General Obasanjo and his own personal interests have yet to be fully and effectively investigated, neither have Nigerians forgotten or have been given full accounting of the years of piracy under the Babangida-Abacha duet or relay of infamy under which Nigeria lost every modicum of national purpose and integrity.
It feels therefore like a mockery of Nigerians when the two Generals – very central to the Nigerian situation today – write a “Ramadan letter” talking pumpkins to Nigerians. Poverty and corruption is the legacy of their service to Nigeria. Poverty leads to destitution and destitution leads to disillusion, and national disillusion is the greatest security threat to Nigeria today.

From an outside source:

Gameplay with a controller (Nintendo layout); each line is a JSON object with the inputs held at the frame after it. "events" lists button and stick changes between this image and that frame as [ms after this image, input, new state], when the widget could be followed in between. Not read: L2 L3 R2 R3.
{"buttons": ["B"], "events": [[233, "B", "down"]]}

True, some may be mining the core of that disillusion to create the situation of rapid discontent and ungovernability – a true challenge to the nation – but to deal with this question, Nigeria needs a different compromise; different and bolder than contained in the Ramadan letters of two complicit Generals.
Something which Edwin Clark said in his lecture on the state of the federation is quite apt in that regard: President Jonathan should as a matter of urgency compel the National Assembly to convoke the National Conference as a way of discussing all the issues threatening Nigeria today. This is the historical imperative.